- [Dataset entries]:
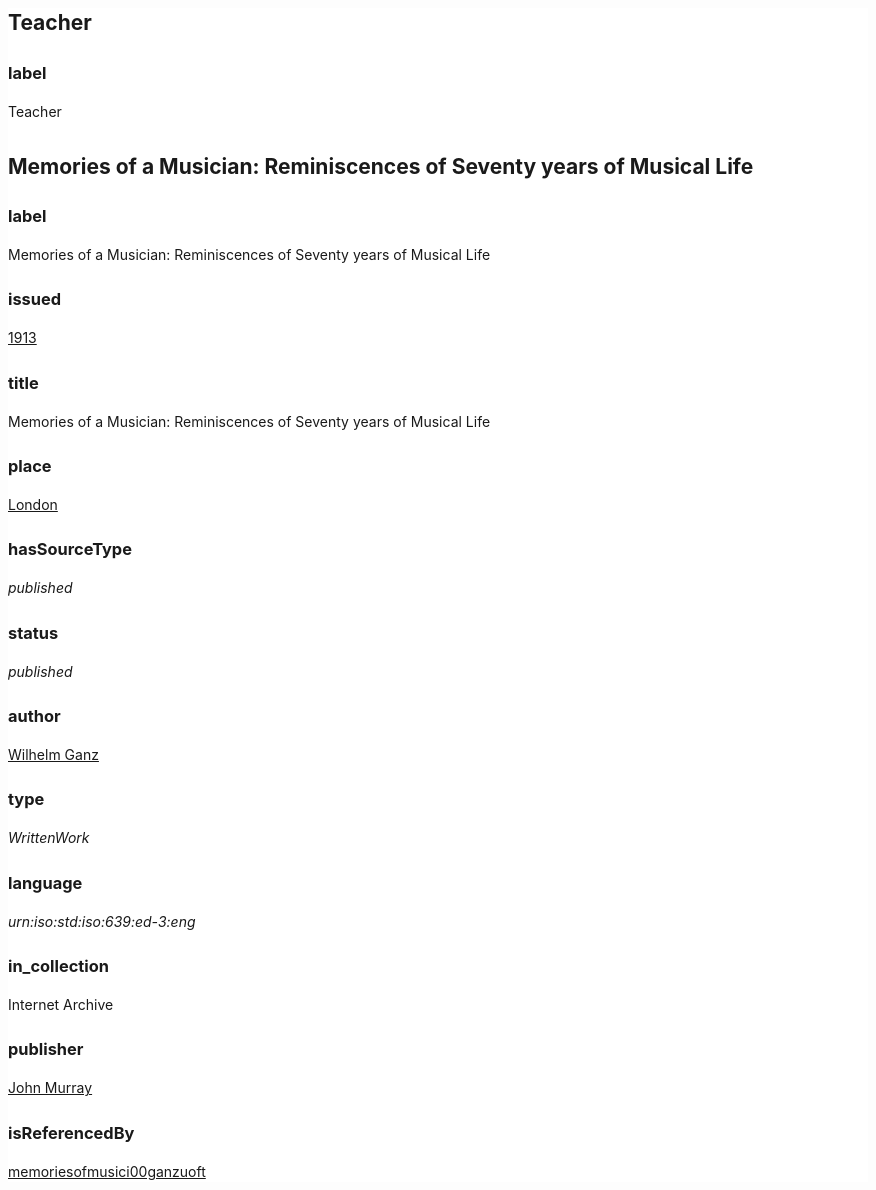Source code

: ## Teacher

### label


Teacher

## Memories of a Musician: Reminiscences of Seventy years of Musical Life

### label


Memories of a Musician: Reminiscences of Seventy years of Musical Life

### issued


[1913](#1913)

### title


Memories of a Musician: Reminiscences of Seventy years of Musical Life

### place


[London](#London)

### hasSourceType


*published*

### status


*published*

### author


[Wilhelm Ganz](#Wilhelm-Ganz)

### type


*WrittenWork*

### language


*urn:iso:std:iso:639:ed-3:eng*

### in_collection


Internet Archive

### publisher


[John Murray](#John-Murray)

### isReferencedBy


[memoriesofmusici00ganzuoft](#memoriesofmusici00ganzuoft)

- [WHAT YOU SHOULD DO]: Turn every line of the entries above into a numbered list, dropping blank lines and leaving out the pictures.

- [PROBLEM SOLUTION]:
1. Source code
2. : ## Teacher
3. ### label
4. Teacher
5. ## Memories of a Musician: Reminiscences of Seventy years of Musical Life
6. ### label
7. Memories of a Musician: Reminiscences of Seventy years of Musical Life
8. ### issued
9. [1913](#1913)
10. ### title
11. Memories of a Musician: Reminiscences of Seventy years of Musical Life
12. ### place
13. [London](#London)
14. ### hasSourceType
15. *published*
16. ### status
17. *published*
18. ### author
19. [Wilhelm Ganz](#Wilhelm-Ganz)
20. ### type
21. *WrittenWork*
22. ### language
23. *urn:iso:std:iso:639:ed-3:eng*
24. ### in_collection
25. Internet Archive
26. ### publisher
27. [John Murray](#John-Murray)
28. ### isReferencedBy
29. [memoriesofmusici00ganzuoft](#memoriesofmusici00ganzuoft)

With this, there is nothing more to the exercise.